**AIM OF THE TASK**. Given the material below, output exactly the lines from the line with "Понравилась статья? Поделиться с" to the line with "caso de la segunda", both ends included, and no other lines.

**EXERCISE DATA**.
--------------------------------

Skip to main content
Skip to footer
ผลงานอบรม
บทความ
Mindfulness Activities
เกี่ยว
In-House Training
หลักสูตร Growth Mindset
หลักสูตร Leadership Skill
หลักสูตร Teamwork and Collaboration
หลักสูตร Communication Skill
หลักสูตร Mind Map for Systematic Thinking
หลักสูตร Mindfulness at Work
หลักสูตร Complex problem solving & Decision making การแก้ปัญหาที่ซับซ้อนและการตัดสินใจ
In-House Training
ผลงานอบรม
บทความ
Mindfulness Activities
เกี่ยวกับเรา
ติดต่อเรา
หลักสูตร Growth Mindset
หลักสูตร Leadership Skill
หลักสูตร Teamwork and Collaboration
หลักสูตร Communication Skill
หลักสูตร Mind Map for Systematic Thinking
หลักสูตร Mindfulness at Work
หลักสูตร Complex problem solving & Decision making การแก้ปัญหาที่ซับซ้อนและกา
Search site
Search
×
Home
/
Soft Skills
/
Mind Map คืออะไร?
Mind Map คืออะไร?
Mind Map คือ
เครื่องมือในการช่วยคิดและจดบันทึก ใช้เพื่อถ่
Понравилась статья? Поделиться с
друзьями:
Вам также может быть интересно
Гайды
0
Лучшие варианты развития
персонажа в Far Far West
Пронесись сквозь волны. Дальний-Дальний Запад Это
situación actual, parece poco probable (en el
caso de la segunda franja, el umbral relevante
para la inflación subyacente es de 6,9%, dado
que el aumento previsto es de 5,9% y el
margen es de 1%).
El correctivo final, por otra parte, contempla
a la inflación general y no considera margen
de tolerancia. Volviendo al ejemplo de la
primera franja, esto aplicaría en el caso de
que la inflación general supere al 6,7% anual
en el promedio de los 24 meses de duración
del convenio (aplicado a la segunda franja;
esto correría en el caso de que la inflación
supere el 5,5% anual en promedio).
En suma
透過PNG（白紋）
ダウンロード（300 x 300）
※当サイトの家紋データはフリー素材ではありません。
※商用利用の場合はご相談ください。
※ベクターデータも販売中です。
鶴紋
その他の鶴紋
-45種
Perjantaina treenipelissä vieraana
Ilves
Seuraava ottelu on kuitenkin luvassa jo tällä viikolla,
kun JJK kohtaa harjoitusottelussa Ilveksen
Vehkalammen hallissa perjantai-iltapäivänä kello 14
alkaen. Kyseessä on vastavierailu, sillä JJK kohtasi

--------------------------------

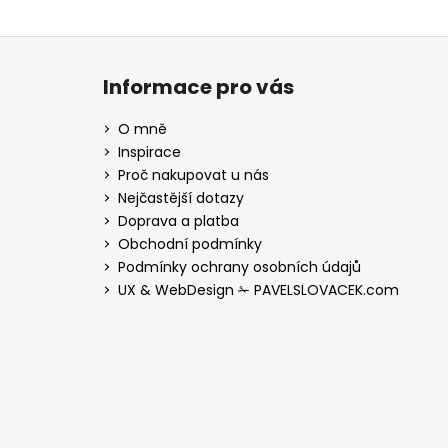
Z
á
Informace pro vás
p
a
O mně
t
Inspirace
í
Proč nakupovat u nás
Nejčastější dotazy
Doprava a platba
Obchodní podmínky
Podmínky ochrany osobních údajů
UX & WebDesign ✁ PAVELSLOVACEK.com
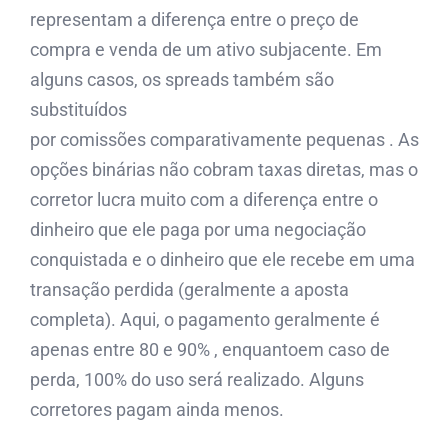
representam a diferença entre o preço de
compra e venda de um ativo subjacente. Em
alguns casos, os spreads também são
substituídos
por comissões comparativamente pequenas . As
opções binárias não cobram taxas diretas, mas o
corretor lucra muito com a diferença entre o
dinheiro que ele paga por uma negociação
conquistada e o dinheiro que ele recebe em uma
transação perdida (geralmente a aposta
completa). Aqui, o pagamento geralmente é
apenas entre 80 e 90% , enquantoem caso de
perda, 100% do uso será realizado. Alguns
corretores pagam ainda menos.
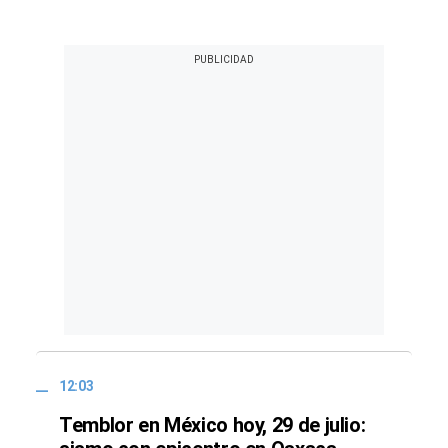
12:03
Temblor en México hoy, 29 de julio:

--------------------------------

**RESPONSE BELOW**.
Понравилась статья? Поделиться с
друзьями:
Вам также может быть интересно
Гайды
0
Лучшие варианты развития
персонажа в Far Far West
Пронесись сквозь волны. Дальний-Дальний Запад Это
situación actual, parece poco probable (en el
caso de la segunda franja, el umbral relevante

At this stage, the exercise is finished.